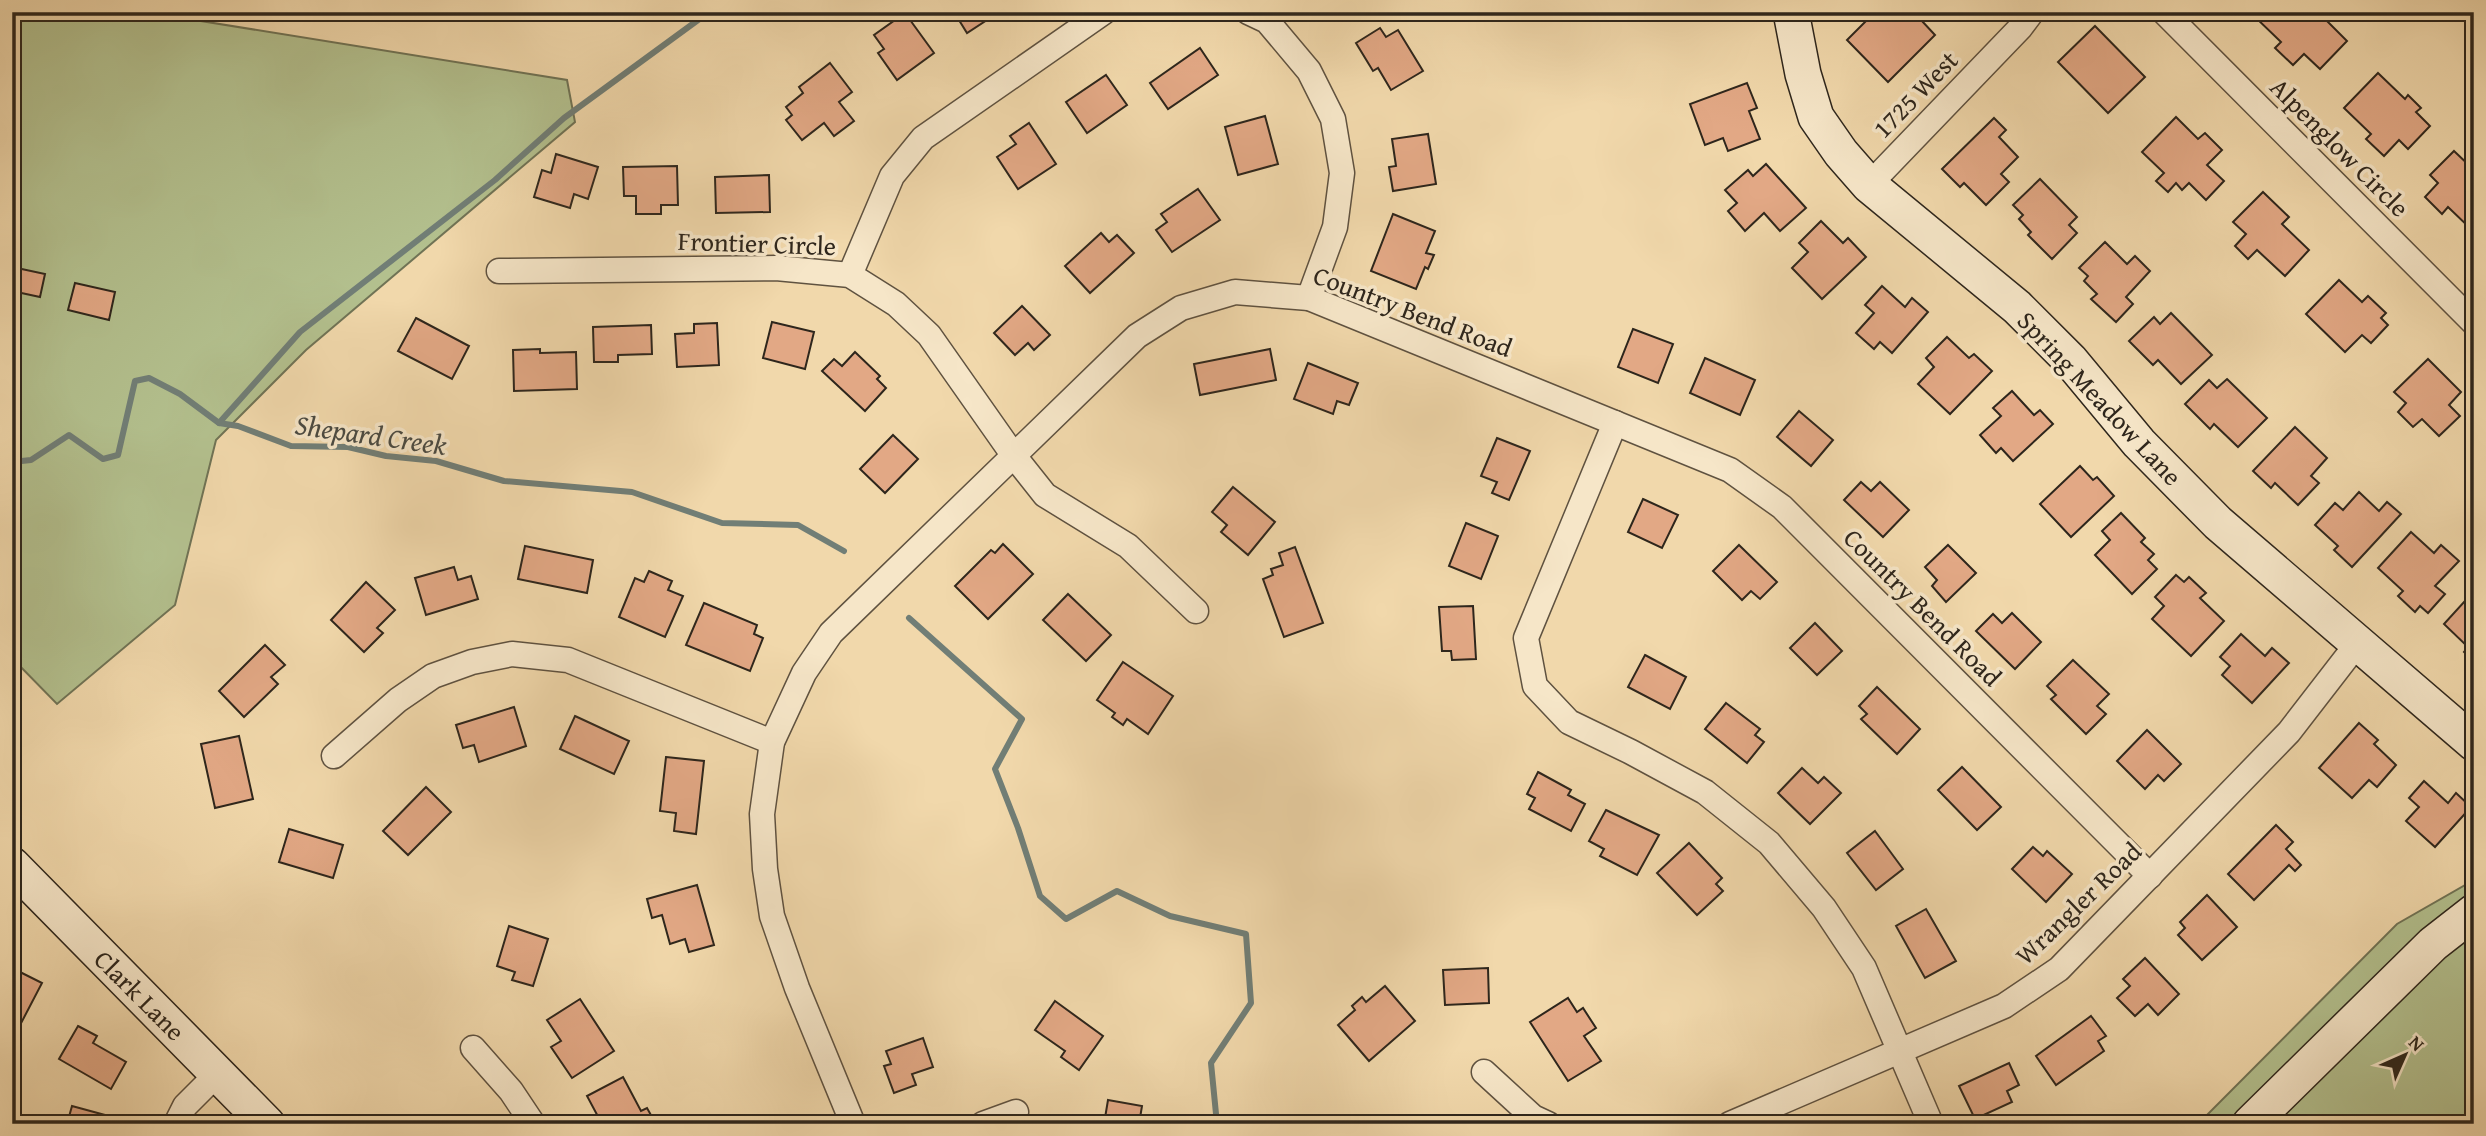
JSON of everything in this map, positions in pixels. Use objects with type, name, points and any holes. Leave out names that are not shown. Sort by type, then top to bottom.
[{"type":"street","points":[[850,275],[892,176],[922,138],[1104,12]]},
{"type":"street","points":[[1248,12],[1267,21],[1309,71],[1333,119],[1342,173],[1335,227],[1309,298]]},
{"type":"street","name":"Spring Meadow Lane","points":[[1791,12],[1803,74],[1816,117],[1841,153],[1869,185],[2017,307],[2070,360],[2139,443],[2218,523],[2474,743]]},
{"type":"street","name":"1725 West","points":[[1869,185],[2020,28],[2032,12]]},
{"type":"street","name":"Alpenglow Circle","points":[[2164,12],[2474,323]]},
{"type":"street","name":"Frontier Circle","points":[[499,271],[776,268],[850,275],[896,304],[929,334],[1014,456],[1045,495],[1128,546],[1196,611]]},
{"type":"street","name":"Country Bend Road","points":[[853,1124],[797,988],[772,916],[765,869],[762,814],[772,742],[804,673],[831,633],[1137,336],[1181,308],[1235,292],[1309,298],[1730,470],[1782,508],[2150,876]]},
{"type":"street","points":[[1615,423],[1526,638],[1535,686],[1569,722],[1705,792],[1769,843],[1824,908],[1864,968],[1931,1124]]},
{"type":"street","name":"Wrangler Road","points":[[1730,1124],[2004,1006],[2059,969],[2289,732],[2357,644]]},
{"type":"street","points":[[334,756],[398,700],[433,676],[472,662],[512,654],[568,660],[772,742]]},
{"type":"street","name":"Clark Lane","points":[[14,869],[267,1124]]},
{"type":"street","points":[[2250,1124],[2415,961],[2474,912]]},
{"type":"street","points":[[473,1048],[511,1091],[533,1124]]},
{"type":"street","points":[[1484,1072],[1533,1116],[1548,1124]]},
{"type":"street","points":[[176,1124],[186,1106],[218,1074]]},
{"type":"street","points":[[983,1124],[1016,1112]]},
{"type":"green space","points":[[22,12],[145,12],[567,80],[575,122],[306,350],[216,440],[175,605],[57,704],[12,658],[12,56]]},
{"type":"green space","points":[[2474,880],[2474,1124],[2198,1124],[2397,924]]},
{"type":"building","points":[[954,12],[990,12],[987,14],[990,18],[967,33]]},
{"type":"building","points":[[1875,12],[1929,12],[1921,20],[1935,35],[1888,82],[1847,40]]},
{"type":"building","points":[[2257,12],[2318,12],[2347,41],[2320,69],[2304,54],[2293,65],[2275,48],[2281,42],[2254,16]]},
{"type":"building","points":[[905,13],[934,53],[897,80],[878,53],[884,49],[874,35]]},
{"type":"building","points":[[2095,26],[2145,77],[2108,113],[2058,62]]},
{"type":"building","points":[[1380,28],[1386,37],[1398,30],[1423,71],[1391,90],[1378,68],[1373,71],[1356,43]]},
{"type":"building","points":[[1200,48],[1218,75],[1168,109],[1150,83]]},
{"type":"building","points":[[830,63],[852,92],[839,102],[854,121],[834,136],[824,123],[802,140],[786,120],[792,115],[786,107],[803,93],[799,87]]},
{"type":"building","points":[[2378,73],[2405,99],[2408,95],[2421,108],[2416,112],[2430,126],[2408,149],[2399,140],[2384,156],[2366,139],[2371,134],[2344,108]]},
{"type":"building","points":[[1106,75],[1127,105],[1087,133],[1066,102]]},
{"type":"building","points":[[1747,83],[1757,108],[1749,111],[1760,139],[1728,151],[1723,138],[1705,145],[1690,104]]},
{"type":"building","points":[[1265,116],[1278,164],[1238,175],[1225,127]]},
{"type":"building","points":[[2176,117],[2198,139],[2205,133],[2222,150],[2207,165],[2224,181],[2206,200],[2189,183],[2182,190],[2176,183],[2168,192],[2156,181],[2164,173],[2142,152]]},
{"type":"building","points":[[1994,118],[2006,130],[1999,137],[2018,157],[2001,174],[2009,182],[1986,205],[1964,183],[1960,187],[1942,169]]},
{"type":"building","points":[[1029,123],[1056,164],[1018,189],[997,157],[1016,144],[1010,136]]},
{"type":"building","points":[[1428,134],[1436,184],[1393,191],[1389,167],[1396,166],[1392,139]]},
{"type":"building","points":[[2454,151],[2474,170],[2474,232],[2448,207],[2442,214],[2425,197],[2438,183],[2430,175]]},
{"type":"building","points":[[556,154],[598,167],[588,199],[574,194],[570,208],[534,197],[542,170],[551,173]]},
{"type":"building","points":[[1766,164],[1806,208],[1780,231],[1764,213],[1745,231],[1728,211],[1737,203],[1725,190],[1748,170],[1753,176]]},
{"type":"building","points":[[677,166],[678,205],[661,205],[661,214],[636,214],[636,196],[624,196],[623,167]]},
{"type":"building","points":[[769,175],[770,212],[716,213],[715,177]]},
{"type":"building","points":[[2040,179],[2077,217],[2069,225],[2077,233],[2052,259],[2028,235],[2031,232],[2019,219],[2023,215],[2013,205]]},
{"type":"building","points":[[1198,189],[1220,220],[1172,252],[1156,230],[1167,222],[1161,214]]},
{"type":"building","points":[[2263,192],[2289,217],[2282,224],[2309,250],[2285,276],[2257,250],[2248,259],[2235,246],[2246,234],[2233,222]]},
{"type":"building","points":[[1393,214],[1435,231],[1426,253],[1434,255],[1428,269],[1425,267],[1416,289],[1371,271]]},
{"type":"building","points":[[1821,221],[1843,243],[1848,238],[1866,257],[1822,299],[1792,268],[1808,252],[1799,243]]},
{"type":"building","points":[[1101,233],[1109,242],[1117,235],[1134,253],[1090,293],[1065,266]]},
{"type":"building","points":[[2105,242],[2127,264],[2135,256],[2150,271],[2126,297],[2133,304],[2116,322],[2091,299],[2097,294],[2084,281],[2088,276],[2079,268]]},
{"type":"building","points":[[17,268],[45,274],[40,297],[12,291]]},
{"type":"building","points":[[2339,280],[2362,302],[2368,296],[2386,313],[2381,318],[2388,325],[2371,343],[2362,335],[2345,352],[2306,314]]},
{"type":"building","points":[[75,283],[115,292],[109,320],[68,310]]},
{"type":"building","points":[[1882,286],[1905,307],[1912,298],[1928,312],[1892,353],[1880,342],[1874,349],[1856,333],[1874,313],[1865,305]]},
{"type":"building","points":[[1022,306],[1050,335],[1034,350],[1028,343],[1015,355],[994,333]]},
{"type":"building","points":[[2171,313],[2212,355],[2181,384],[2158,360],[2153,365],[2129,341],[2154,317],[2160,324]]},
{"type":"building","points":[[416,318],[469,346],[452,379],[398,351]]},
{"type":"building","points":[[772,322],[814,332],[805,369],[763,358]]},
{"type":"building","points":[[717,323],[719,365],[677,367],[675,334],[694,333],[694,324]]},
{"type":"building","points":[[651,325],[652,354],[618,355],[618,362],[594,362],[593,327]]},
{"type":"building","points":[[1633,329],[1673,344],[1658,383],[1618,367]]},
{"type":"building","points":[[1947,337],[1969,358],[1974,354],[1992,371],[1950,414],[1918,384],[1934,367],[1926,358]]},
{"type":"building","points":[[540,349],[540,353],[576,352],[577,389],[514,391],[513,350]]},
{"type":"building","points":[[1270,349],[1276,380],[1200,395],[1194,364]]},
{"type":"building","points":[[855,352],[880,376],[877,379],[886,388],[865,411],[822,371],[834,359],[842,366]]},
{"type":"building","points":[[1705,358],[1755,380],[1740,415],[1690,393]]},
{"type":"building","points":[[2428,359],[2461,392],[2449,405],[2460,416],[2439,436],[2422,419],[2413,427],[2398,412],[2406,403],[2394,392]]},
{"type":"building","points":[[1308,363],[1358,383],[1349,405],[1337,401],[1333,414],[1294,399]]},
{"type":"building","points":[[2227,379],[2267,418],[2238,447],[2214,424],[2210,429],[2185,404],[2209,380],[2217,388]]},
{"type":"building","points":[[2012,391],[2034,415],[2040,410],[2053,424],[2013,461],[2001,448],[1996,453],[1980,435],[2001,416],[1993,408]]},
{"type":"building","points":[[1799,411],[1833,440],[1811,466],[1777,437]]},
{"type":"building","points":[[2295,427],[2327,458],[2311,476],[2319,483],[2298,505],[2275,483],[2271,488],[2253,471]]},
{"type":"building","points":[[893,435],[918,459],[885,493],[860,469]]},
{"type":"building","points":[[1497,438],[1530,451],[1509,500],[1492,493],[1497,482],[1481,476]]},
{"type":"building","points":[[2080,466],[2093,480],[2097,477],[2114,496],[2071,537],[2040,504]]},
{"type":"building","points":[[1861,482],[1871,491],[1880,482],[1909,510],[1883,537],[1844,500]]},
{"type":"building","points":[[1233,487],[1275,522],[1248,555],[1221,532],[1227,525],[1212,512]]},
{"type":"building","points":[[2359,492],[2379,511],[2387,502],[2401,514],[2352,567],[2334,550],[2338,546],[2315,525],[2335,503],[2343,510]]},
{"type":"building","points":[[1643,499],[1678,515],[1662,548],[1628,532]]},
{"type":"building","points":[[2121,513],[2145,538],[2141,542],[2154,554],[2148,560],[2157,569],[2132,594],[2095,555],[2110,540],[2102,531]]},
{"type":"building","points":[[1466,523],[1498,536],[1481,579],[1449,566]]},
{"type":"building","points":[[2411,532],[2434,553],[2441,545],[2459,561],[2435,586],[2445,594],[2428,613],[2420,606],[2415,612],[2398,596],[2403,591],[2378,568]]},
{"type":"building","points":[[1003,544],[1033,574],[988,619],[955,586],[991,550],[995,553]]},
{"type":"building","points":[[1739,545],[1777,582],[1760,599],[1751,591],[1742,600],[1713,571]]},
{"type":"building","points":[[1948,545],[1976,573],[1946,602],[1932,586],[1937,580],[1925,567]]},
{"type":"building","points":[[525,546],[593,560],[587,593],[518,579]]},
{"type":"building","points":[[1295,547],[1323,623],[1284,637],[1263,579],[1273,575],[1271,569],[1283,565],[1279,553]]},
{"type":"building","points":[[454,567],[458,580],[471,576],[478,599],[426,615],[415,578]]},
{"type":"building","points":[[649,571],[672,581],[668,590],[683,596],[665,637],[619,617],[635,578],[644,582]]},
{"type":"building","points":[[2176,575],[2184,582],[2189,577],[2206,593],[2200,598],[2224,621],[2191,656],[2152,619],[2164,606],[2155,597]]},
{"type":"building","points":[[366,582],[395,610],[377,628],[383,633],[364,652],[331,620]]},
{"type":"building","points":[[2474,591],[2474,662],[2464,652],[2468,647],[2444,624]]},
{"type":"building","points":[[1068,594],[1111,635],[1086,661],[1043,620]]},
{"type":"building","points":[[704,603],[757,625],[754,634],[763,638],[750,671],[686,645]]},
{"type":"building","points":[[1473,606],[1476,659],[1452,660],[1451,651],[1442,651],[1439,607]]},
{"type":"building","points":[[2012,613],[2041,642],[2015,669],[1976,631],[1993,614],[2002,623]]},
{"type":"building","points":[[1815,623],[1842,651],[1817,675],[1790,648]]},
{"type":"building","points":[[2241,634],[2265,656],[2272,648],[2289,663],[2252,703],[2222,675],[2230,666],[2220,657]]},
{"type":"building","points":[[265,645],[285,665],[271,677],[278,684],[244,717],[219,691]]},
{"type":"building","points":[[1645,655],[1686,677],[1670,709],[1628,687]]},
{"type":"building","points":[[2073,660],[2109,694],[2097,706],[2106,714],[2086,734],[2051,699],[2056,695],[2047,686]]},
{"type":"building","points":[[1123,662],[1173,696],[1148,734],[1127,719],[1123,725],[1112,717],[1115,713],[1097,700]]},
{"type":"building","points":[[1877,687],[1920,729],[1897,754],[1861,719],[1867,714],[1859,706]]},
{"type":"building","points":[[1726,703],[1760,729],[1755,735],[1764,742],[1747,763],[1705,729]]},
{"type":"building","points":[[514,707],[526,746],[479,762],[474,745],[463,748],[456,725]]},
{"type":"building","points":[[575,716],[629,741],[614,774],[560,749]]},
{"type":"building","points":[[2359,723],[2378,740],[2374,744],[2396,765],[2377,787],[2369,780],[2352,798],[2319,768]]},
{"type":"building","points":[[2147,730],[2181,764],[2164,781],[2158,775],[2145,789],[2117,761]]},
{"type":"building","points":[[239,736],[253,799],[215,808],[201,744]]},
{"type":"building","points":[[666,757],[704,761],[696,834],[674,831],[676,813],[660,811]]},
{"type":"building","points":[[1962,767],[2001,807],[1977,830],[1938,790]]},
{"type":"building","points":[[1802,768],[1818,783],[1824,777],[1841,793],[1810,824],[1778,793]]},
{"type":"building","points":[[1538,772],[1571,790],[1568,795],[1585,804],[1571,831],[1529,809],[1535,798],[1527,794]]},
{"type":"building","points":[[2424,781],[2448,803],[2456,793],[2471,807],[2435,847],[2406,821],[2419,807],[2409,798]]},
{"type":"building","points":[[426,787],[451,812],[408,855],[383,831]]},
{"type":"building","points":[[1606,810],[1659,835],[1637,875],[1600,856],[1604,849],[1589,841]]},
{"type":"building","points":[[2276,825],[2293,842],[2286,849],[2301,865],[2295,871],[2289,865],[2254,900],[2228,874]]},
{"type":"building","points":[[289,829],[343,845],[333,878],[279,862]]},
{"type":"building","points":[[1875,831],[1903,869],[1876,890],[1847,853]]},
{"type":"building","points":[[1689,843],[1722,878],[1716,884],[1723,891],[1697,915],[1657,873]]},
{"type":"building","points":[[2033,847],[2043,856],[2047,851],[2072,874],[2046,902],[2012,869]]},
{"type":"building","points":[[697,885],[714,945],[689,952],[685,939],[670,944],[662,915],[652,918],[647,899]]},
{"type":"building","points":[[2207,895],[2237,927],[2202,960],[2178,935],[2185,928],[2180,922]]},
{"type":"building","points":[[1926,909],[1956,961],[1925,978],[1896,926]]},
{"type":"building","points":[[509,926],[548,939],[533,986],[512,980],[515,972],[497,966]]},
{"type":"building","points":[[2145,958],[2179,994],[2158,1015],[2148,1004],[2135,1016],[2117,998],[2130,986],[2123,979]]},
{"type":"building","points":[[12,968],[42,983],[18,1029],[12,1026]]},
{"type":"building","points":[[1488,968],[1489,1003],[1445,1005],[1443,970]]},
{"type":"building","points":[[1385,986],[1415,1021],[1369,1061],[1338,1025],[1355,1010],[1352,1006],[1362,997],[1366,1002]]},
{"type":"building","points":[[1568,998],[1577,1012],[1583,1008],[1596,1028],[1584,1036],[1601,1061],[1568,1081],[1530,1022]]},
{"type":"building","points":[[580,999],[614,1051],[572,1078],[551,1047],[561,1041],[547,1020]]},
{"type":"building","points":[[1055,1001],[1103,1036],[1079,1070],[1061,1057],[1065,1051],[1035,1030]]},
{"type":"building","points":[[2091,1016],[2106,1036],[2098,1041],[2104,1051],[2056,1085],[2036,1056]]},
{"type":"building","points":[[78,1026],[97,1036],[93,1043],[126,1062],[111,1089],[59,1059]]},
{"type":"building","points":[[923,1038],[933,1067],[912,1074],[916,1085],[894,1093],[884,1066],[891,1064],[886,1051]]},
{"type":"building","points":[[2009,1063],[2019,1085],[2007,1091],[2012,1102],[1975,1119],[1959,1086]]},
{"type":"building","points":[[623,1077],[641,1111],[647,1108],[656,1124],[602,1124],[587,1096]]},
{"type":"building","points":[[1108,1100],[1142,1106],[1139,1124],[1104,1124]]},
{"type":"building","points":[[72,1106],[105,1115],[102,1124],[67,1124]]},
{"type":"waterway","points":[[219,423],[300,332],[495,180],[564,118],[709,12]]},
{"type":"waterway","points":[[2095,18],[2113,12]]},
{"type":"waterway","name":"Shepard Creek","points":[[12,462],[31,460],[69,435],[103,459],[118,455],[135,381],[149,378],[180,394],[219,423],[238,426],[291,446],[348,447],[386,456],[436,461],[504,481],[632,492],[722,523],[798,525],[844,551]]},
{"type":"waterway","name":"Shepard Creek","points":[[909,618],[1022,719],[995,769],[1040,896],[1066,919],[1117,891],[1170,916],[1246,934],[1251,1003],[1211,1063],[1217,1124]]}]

# Activity
State how many lines of the listing hold the string "Road"; reply with the number and nothing else.

# Task answer
2